The Timberwolves Approach: A System


The Timberwolves 2013 offseason has had a bevy of moves. These moves have been critiqued from a defensive perspective, predominantly because of the loss of Andre Kirilenko, but lauded from an offensive perspective, with the addition of Kevin Martin and the resigning of Chase Budinger. I think we need to look at these moves through a different lens.

From a system perspective lens.

I'm a large proponent of hiding the negatives and accentuating the positives. The best teams of all time find a way to do this. Is Chris Andersen the best post-up player in league history? No, but he isn't asked to create buckets for himself. His athleticism crashing the offensive boards and off of the pick and roll make him at least usable in a two-way sense.
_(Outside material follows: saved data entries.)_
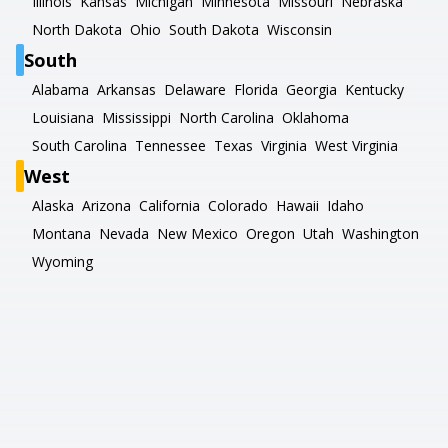
Illinois
Kansas
Michigan
Minnesota
Missouri
Nebraska
North Dakota
Ohio
South Dakota
Wisconsin
South
Alabama
Arkansas
Delaware
Florida
Georgia
Kentucky
Louisiana
Mississippi
North Carolina
Oklahoma
South Carolina
Tennessee
Texas
Virginia
West Virginia
West
Alaska
Arizona
California
Colorado
Hawaii
Idaho
Montana
Nevada
New Mexico
Oregon
Utah
Washington
Wyoming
The Wolves have gotten players that fit into Rick Adelman's system. Kevin Martin and Chase Budinger are two personal favorites of his, and the productivity of Budinger last year when healthy bodes as a good sign for Kevin Martin's future. Adelman's system produced the best years from Chris Webber and Vlade Divac. Sometimes, players just thrive in a certain system.

The San Antonio Spurs are a shining example of the system strategy to building a team. Gary Neal isn't a player many of us would've expected to contribute respectable minutes during the postseason, but he did. Did the Spurs have to give him a qualifying offer of $1.1 million to keep him? Maybe. They may have been able to get him at a cheaper price if they would have let him go to unrestricted free agency. They knew that his value to the team may be higher than his market value though, and spent their money accordingly.
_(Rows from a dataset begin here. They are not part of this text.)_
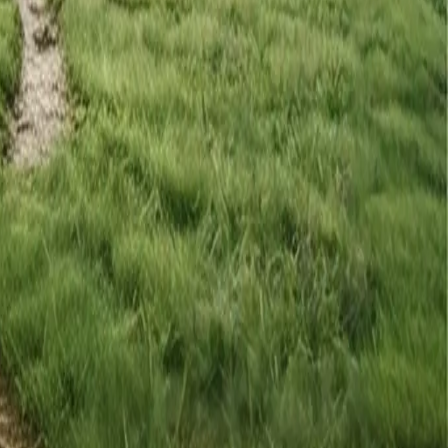
le you already have.
 the gaps.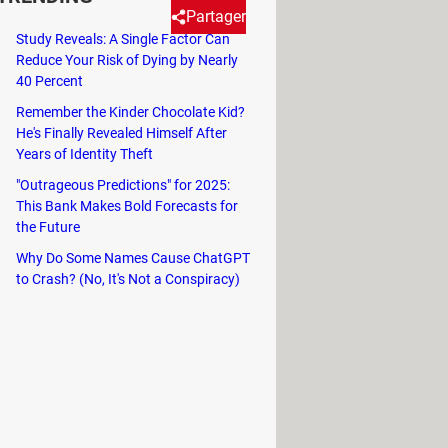
Partager
Study Reveals: A Single Factor Can
Reduce Your Risk of Dying by Nearly
40 Percent
If you need to run a specific
Remember the Kinder Chocolate Kid?
He's Finally Revealed Himself After
Years of Identity Theft
"Outrageous Predictions" for 2025:
This Bank Makes Bold Forecasts for
the Future
Why Do Some Names Cause ChatGPT
to Crash? (No, It's Not a Conspiracy)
Is the Martin contract a bargain? Absolutely not, but you wouldn't expect it to be for somebody who is historically as proficient as him on the offensive end. The Wolves may have paid more, but his value to the Wolves is probably higher than it would be to any other team in the league.
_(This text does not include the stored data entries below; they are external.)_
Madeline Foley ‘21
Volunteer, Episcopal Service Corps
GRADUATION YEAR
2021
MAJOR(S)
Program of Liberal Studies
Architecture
Minnesota has put together a roster of guys that Rick Adelman likes to go along with our big three of Love, Rubio, and Pekovic. We did so by remaining under the cap, and by targeting system friendly players. There will be defensive lapses to be sure, but do Martin and Budinger really represent a massive defensive downgrade from the revolving door of 10-day contract players from last year's team?

As a fan of a small market team, I believe this is the best way to approach the offseason, and am excited to see what the free agent fruits bare.